[Opening Supplied records section]
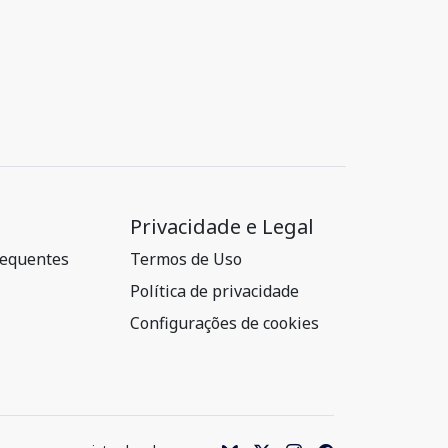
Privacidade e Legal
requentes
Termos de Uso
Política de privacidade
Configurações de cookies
[Closing Supplied records section]
[Opening Supplied records section]
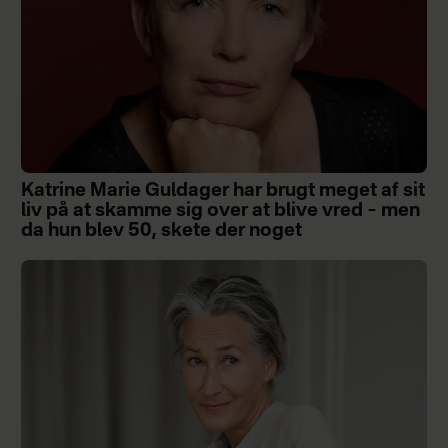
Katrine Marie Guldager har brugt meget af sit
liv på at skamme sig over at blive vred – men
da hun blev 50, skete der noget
[Closing Supplied records section]
Output the records' lines verbatim, from the line containing "Privacidade e Legal" through the line containing "Configurações de cookies", with both of those lines included.

#### Answer below
Privacidade e Legal
requentes
Termos de Uso
Política de privacidade
Configurações de cookies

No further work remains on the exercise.